* **Sezione di testo**:

● ● ●

Intervista a Edgar Reitz

Intervista a Edgar Reitz

Abbiamo incontrato Edgar Reitz, in tour per la promozione de L’altra Heimat. Con lui si è parlato di “patria”, “struggimento”, digitale, memoria. E di cinema, ovviamente…

Non capita tutti i giorni di poter intervistare Edgar Reitz, tra i nomi più importanti di quello che venne definito “Neuer Deutscher Film” (nuovo cinema tedesco). L’occasione è data dalla presenza a Roma di Reitz, giunto nella capitale per presentare al cinema Farnese L’altra Heimat – Cronaca di un sogno (Die andere Heimat – Chronik einer Sehnsucht), ultimo capolavoro della sua carriera già fuori concorso alla Mostra di Venezia del 2013. Il film uscirà nelle sale i prossimi 31 marzo e 1 aprile, grazie alla sinergia distributiva di Viggo, Nexo Digital e Ripley’s Film. Un’occasione da non perdere. Abbiamo incontrato Edgar Reitz in una mattinata piovosa, nell’albergo vicino al Colosseo dove era ospitato. All’intervista hanno partecipato, nella fase di elaborazione, Enrico Azzano e Daria Pomponio. Ringraziamo Alessandra Thiele per il lavoro di traduzione dal tedesco.

● ● ●

* **Dati dell'esercizio**:
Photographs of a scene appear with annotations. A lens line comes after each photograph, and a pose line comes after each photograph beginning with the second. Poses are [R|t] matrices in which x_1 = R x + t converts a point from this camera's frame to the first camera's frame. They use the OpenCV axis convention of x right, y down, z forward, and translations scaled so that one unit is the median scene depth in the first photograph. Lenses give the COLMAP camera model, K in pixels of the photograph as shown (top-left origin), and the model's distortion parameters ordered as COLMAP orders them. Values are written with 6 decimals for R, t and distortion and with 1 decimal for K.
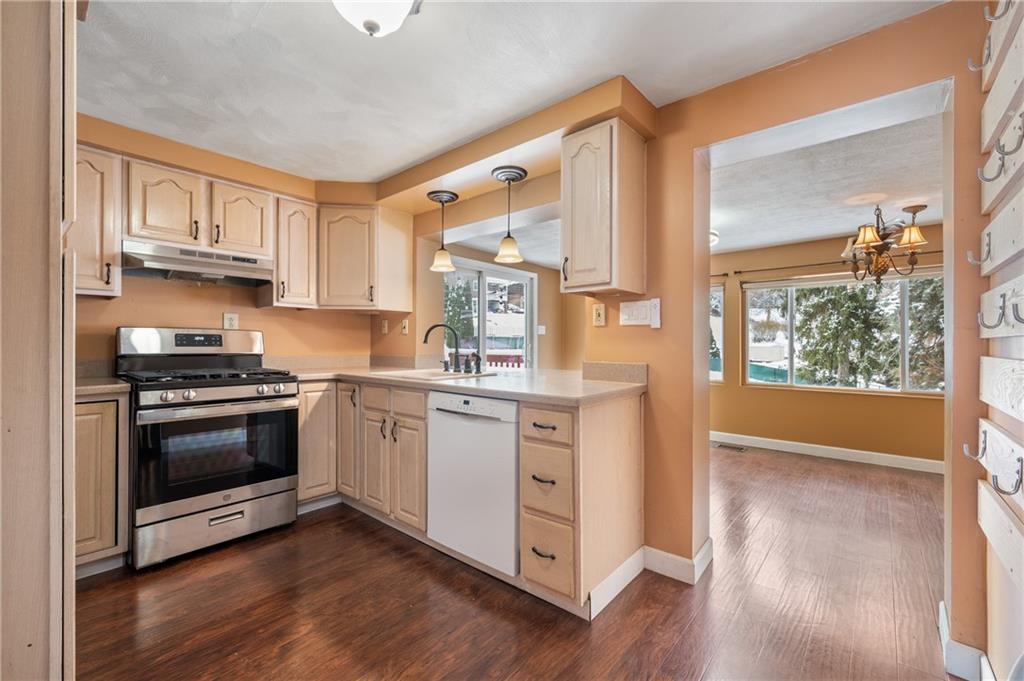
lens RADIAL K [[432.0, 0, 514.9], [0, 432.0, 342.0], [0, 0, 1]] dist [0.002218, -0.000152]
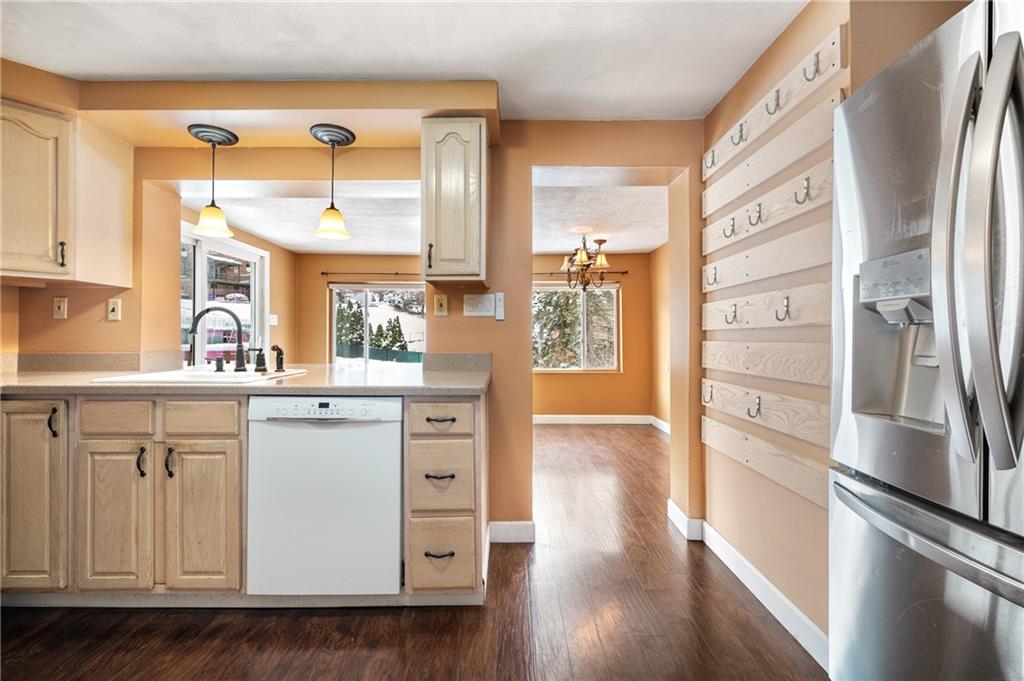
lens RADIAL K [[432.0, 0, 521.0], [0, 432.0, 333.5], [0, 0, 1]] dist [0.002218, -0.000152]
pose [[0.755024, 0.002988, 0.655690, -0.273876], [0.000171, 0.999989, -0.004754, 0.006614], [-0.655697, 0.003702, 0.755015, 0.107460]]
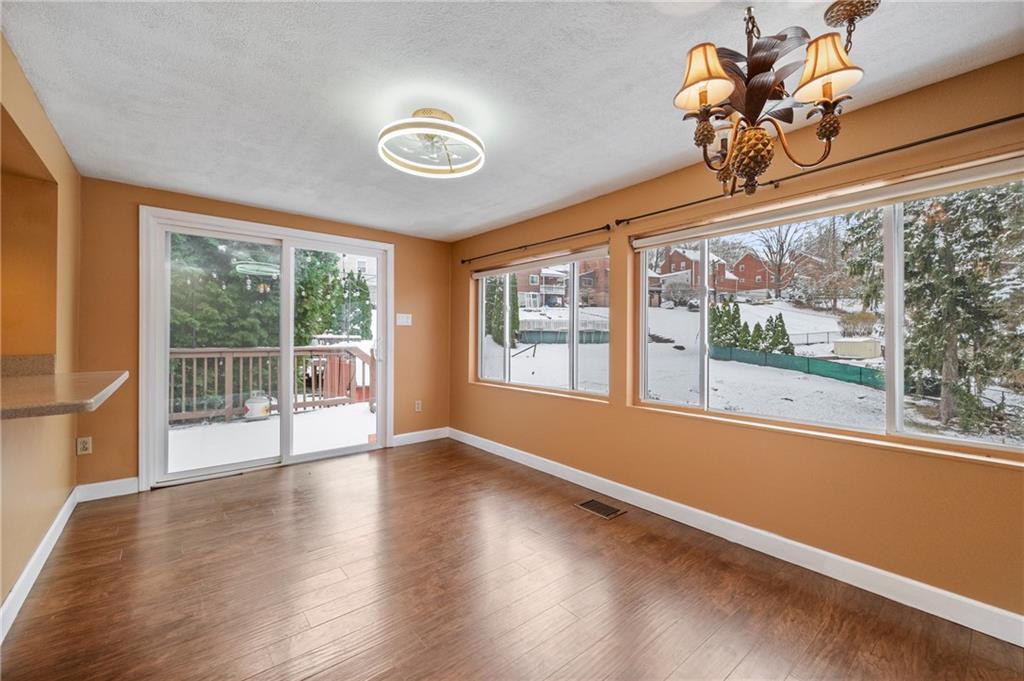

● ● ●

* **Compito da svolgere**: Prosegui il testo sull'intervista a Edgar Reitz dopo la sua ultima frase. Il materiale non è necessario per questo esercizio.

* **Risposta all'esercizio**:
Il titolo Die andere Heimat inevitabilmente riconduce alla trilogia (e a Fragmente), ma la collocazione temporale, l’utilizzo del digitale al posto della pellicola e la struttura narrativa non episodica segnano uno scarto rispetto ai precedenti Heimat: considera il film slegato dai precedenti o vi riscontra comunque un fil rouge all’interno?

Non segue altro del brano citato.